__WHAT THE EXERCISE ASKS__.
Copy each line of the following data that contains "Насадки".

##### GIVEN DATA

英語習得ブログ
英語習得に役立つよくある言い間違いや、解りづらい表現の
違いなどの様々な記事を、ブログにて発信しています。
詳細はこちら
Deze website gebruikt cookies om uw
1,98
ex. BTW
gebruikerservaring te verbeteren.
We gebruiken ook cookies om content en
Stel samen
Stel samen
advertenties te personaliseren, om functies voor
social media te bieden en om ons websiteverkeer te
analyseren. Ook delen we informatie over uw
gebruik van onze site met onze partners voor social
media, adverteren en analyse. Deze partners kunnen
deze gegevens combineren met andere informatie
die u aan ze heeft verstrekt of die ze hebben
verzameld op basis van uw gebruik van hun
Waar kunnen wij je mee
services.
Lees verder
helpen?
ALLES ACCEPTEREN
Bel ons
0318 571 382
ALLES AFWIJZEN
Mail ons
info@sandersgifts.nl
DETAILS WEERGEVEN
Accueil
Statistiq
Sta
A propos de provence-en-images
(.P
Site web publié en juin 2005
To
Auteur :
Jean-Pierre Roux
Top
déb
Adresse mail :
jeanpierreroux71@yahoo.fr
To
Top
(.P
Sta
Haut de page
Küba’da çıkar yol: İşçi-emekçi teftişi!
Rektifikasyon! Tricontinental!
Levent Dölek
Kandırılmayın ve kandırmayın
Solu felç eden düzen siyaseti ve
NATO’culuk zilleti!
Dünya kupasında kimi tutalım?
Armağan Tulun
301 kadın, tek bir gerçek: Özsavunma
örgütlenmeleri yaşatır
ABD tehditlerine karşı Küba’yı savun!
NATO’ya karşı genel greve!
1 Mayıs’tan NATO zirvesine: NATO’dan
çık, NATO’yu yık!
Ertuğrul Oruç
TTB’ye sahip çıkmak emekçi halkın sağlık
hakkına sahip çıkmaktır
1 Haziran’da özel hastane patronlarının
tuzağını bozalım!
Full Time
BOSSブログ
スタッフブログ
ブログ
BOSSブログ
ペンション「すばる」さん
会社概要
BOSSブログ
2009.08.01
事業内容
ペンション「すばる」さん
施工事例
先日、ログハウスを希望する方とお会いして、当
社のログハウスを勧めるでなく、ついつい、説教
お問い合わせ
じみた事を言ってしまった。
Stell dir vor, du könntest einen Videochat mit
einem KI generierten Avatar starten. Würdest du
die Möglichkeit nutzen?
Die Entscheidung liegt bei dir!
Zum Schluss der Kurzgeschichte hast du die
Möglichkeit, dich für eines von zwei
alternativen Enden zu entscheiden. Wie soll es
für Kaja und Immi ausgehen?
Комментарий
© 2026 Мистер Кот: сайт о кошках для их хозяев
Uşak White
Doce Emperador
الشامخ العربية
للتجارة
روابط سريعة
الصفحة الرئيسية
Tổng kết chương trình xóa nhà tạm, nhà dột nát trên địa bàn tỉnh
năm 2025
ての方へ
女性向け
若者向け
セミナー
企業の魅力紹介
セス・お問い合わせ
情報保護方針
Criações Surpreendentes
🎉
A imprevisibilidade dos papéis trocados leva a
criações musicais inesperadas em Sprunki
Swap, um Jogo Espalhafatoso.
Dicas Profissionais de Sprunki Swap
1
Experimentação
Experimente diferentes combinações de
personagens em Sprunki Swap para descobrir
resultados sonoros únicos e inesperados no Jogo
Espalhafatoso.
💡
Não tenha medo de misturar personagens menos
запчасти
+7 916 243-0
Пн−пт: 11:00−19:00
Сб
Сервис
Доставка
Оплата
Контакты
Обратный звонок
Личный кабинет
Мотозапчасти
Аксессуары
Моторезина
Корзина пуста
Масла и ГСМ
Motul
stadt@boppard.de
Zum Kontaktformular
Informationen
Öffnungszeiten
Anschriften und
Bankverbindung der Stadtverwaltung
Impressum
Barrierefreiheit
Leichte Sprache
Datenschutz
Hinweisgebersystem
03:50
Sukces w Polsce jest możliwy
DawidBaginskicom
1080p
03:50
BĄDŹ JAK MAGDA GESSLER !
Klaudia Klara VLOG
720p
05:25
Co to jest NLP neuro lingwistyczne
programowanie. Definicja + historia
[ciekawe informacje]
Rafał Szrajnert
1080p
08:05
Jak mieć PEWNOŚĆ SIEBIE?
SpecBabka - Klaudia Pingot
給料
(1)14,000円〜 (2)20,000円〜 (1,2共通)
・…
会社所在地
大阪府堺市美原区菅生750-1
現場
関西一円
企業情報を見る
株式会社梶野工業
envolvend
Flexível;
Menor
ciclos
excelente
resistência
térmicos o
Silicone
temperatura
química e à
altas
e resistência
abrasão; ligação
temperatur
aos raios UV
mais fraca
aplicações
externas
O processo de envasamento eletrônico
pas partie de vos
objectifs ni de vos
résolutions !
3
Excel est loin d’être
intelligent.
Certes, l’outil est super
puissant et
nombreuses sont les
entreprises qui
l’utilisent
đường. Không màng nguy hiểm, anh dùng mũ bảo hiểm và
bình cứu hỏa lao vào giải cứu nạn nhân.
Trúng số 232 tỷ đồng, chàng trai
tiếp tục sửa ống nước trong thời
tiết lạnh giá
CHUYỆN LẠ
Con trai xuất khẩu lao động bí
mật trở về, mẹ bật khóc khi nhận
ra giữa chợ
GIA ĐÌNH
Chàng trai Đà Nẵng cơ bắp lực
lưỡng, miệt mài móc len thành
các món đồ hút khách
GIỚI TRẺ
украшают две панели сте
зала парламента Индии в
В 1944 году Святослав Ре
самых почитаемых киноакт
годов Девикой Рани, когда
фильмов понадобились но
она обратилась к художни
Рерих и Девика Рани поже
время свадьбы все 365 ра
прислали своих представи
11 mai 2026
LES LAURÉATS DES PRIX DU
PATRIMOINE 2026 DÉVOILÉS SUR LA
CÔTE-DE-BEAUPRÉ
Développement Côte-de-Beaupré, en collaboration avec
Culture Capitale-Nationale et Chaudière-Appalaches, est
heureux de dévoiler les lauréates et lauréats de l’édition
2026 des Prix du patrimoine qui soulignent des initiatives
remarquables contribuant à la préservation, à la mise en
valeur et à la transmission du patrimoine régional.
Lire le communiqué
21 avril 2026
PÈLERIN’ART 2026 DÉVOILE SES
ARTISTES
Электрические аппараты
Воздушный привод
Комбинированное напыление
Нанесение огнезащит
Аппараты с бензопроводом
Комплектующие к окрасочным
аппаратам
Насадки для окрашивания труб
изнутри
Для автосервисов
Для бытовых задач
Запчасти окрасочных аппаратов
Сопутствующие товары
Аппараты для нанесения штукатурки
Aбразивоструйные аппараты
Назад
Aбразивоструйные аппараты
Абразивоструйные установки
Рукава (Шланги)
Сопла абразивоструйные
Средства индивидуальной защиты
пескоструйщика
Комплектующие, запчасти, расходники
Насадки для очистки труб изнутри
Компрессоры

##########

__YOUR RESPONSE__.
Насадки для окрашивания труб
Насадки для очистки труб изнутри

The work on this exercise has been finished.